**TEXT EXCERPT:**
In short, the Eyde Co.´s gamble on quality office space in the iconic 190,000-square-foot Knapp´s building, for much too long a downtown Lansing embarrassment, is unfolding slowly and sustainably, reflecting project manager Nick Eyde´s philosophy of “under-promising and over-delivering.”

The Eyde Co. moved from its East Lansing headquarters during the first week in March, Eyde said. It occupies about 9,000 square feet — about half of the building´s fourth floor. CGI Group Inc. is also on the fourth floor. Their offices line the perimeter of the building, facing inward to a large open atrium. This is the definition of Class-A space.

It´s the third floor where the Lansing State Journal is setting its sights. Before the newspaper downsized by eliminating its printing operation, production jobs and circulation department, and, of course, the annual reduction in newsroom staff, the space available in the Knapp´s Centre would have been too small.

Now it should be ample.

Representatives from the LSJ have made multiple tours of the building and have talked with other businesses located there. The move is related to disposing of the newspaper´s property on Lenawee Street, which is for sale.

The Eyde Co. has expressed interest in the site. The asking price for the 70,989-square-foot building is $1.6 million, according to sales agent CBRE | Martin. The site features both office and warehouse space as well as ample parking. But the location adjacent to the CATA bus station has been a problem, according to developers. The area can be sketchy at times. Also, the LSJ building is oddly configured, reflecting the mix of press and production facilities once located there.

Another LSJ note: On the west side of town, at the sprawling production facility between Canal Road and the interstate, the newspaper is working to remove its three-story printing press. Most of it will be sold for scrap, as were decommissioned presses removed from the Lenawee Street building and at the Delta facility a few years ago. The newspaper is now printed in Walker, about 75 miles to the west. This is where the Grand Rapids Press and other MLive newspapers are published by a sister company.

The LSJ abandoned its communitybased production after Gannett ordered the change. The travel time to the press site north of Grand Rapids is the reason that late sports scores are often missing from the newspaper.

The move to slick new offices in the Knapp´s Centre reflects what is happening throughout the industry as newspaper companies deal with the shift of advertising and readership to digital displays rather than paper. Newspapers in the Gannett chain are configuring their downsized newsrooms to accommodate smaller staffs and digital news.

**EXTRACTED MATERIAL:**
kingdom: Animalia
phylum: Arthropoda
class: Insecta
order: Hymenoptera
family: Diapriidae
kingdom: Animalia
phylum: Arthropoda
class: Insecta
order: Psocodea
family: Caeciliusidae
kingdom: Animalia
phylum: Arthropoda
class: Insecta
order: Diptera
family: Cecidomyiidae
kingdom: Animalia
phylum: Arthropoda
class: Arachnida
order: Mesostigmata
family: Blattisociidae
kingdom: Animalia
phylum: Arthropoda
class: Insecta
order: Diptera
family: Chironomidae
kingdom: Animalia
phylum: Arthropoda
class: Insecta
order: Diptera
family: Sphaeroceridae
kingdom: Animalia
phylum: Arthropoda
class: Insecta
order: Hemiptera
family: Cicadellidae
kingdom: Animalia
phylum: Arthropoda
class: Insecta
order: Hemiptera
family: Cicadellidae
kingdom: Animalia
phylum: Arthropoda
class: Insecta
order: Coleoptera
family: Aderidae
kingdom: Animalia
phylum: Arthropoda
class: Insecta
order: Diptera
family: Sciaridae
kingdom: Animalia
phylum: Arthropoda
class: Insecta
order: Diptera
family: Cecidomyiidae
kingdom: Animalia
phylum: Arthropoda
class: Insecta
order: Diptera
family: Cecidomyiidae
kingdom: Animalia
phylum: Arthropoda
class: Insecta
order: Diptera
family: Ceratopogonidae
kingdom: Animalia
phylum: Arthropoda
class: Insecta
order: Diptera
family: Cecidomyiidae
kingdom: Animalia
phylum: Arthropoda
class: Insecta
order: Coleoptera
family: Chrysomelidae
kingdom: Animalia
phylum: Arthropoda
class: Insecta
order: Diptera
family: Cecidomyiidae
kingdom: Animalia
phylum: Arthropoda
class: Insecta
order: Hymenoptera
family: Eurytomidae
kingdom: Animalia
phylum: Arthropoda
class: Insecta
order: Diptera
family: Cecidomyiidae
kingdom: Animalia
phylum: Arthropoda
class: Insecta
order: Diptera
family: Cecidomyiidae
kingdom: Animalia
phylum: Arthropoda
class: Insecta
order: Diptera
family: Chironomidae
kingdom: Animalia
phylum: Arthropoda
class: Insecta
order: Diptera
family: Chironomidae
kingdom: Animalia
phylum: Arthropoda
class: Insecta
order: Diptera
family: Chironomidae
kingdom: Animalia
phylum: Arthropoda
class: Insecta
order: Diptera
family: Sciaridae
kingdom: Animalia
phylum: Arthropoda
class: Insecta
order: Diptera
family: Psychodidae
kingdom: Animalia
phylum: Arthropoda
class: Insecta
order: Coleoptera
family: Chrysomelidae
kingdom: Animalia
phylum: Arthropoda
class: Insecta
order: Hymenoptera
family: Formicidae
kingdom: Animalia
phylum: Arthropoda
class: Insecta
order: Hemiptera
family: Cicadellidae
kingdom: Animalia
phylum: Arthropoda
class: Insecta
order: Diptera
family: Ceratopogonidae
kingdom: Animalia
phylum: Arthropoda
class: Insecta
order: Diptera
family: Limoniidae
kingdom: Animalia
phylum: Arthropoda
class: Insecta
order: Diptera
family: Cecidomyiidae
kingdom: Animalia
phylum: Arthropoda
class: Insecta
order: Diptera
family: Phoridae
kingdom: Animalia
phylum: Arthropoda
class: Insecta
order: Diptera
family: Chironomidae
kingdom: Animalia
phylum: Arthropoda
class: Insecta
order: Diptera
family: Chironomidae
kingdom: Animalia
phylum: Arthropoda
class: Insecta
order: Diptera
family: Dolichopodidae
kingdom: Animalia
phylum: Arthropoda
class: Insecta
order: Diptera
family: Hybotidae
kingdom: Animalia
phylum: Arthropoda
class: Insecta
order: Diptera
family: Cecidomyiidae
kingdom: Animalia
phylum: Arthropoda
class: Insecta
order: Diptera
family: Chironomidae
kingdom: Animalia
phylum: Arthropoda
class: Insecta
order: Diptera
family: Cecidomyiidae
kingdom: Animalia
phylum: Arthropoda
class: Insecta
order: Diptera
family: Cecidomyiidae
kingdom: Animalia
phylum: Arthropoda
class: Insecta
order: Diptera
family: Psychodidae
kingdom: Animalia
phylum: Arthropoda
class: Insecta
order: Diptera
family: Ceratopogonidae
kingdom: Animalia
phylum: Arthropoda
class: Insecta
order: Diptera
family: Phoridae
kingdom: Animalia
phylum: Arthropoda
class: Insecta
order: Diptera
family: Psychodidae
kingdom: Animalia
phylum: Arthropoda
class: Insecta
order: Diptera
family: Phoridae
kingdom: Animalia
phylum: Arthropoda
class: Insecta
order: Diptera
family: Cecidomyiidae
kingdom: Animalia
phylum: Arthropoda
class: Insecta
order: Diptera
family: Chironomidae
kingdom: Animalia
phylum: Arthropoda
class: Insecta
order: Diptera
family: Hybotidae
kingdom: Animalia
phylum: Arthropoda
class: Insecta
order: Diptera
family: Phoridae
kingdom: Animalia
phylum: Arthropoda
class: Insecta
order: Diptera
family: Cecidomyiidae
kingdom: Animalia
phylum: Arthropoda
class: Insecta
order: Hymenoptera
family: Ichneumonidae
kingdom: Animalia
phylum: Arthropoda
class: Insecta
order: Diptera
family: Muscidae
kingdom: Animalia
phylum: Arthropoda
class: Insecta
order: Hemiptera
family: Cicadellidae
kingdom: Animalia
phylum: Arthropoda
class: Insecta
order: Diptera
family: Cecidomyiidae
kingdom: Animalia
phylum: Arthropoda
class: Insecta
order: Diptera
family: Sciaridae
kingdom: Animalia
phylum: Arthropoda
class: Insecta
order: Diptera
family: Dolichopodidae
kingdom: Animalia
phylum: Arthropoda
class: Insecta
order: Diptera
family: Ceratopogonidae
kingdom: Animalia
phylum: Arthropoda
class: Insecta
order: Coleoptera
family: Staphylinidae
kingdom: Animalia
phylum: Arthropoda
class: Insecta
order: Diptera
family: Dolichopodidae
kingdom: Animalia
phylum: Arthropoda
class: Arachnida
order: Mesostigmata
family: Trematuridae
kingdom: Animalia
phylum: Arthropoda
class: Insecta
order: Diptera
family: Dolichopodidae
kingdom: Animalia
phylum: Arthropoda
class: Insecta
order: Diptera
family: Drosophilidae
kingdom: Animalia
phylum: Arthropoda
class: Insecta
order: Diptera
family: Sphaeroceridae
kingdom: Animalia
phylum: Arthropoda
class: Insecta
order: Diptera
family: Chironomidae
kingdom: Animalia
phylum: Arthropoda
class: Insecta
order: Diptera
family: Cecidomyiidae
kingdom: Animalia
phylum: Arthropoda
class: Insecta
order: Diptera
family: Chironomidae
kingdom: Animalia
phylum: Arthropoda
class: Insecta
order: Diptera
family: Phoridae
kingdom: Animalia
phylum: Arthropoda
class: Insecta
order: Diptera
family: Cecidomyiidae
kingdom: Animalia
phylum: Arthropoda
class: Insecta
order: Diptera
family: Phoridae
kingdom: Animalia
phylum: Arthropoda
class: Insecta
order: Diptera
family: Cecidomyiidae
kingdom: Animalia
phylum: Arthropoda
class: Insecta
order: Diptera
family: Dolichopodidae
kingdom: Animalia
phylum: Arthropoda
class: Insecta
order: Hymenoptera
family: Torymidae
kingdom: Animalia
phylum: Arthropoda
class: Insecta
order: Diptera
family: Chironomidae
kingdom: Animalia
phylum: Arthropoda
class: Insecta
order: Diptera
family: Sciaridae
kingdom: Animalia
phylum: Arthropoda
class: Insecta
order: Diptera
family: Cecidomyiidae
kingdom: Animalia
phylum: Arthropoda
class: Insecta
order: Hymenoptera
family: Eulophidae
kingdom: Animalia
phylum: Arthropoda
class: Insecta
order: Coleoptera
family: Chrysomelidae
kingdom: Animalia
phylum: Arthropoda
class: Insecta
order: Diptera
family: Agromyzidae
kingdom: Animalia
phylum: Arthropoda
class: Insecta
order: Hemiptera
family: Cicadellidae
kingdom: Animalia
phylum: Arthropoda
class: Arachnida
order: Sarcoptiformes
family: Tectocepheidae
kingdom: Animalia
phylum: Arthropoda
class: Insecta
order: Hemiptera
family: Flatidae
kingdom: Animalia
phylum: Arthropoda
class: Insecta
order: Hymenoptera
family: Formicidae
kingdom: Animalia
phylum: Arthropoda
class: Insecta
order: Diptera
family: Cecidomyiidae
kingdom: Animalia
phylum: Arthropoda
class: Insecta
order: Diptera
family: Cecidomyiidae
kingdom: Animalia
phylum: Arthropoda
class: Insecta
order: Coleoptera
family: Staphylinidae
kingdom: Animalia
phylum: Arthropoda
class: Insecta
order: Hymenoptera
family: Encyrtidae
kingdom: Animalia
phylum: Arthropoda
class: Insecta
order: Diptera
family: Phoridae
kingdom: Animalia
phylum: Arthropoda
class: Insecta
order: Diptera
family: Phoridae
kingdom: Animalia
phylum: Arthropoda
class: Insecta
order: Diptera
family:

**OBJECTIVE 1:** List every measurement in square feet that appears in the article on the Knapp's building, along with what each one describes.
**OBJECTIVE 2:** According to the article on the Knapp's building, what is the asking price for the newspaper's building on Lenawee Street?
**OBJECTIVE 3:** Write the next part of the article on the Knapp's building and the Lansing State Journal, picking up after its final sentence.
The records were drawn from a different source than the article about the Knapp's building.

**TASK OUTPUT 1:**
- 190,000 square feet: the Knapp's building
- About 9,000 square feet: the space the Eyde Co. occupies, about half of the building's fourth floor
- 70,989 square feet: the Lansing State Journal building on Lenawee Street

**TASK OUTPUT 2:** $1.6 million, according to sales agent CBRE | Martin.

**TASK OUTPUT 3:**
In this embrace of all things digital, the LSJ will be joining rapidly growing information technology provider Dewpoint in the Knapp´s Centre. The company with 110 employees — 50 to 60 of them on the second floor — occupies about 16,000 square feet and is looking for another 10,000, said Ken Theis, Dewpoint president and chief executive officer. The company works with businesses and other clients to help them manage their data needs and processes.

Theis, who before Dewpoint led the Michigan Department of Technology, Management & Budget, worked in the Knapp´s building during its dark days, when the state leased space there. He described it as grim, unlike the lightened, modern quarters where Dewpoint now operates.

The still unanswered question at Knapp´s Centre is what happens with the first floor. Eyde said there is interest in the space, but nothing firm yet. Perhaps by the summer. He wants a restaurant, but the right restaurant and said he is willing to wait.

Across the street a more immediate and accessible food service is shaping up in a building the Eyde Co. bought to complement its Knapp´s Centre investment. Domino´s Pizza will open its first area “Pizza Theater” in the location, which previously housed a book store and newsstand and before that the venerable Mole Hole gift shop.

The Pizza Theater is Domino´s way of reshaping its business, which has focused on delivery staged from utilitarian properties. The Ann Arbor-based company felt that its products were innovative, but its sites weren´t inviting for the customers who declined delivery. The redesigned stores are more welcoming, more customer centric.

Success with Knapp´s Centre is helping solidify commerce on the south reach of Washington Square. A new restaurant, the Crafty Palate, promising breakfast, lunch and Sunday brunch, will open in the vacant Mediteran location. Further south, a secondhand store has located between the Palace of Jamaica take-out restaurant the Downtown Party Store. Lake Trust Credit Union plans a residential and retail development at the corner of Capitol Avenue and Lenawee. And a block away will be reuse of the LSJ site.

Will downtown will link up with REO Town? Eventually. Maybe. Progress is slow but promising. Next challenge? The vacant DeLuxe Inn site.